Dotychczas wulkan Katla wybuchał średnio dwa razy na sto lat. Ostatnia zarejestrowana erupcja Katli miała miejsce w 1918 roku. Pomimo faktu, że od tego czasu wulkan ten nie wybuchł, aktywność sejsmiczna w rejonie lodowca cały czas trwa.
Procesy wulkaniczne zachodzące w obrębie pokrywy lodowej mogą prowadzić do powstania nagłych glacjalnych powodzi, które występują od czasu do czasu w okolicy Mýrdalsjökull. Zmiany zachodzące na jego terytorium są wyraźnie widoczne na zdjęciach satelitarnych opublikowane niedawno przez NASA.
Lodowiec Mýrdalsjökull sfotografowany przez Landsat-5 w 1986
Porównując fotografie wykonane przez Landsat-8 20 września 2014, ze zdjęciami z Landsat-5, otrzymane w dniu 16 września 1986 roku, można zauważyć nowe wytopione miejsca w południowo-zachodniej oraz w centralnej części Mýrdalsjökull. Jak wyjaśnili naukowcy, te zagłębienia powstały pod wpływem ciepła geotermalnego wzrastającego z głębi wulkanu. Również wzdłuż północnej czapy lodowej, można zobaczyć efekty topnienia, które widać jako brązowe paski. To prawdopodobnie ślady popiołu jeszcze z poprzednich erupcji.

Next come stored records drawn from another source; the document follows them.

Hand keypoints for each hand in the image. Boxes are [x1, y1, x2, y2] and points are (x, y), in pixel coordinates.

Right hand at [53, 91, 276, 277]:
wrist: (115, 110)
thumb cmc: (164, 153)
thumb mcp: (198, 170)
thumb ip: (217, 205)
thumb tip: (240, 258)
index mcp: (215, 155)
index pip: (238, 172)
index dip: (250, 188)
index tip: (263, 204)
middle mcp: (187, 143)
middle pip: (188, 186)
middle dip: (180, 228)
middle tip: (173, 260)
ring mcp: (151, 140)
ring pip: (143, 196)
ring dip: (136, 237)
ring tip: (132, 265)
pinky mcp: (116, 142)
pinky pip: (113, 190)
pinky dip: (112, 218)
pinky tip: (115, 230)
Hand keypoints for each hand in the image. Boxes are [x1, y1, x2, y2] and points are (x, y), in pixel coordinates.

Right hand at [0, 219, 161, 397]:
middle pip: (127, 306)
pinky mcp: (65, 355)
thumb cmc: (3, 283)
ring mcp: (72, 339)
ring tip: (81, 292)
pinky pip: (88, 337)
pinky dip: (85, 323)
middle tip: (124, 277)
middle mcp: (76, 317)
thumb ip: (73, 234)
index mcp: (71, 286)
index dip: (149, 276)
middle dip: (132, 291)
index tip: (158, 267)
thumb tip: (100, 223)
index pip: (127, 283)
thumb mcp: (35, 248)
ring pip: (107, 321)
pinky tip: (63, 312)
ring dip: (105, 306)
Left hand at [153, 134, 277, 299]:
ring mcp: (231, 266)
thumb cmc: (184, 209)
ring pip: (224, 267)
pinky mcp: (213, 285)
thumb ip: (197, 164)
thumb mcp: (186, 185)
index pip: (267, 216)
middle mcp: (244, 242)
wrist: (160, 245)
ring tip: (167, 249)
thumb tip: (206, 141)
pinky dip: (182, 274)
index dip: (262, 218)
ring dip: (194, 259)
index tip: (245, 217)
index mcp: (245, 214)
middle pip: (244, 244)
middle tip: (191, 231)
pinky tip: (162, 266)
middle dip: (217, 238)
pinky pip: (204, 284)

Lodowiec Mýrdalsjökull sfotografowany przez Landsat-8 w 2014,
Maksymalna wielkość lodowców Islandii została osiągnięta pod koniec XIX wieku, ale od tego czasu zaczęły powoli ustępować. Fala chłodniejszego klimatu w latach czterdziestych ubiegłego roku, pozwoliła kilku lodowcom w krótkim czasie zyskać na wielkości, ale od 1990 roku proces topnienia lodowców trwa prawie nieprzerwanie. W chwili obecnej niektóre z islandzkich lodowców cofają się z prędkością 50 metrów na rok.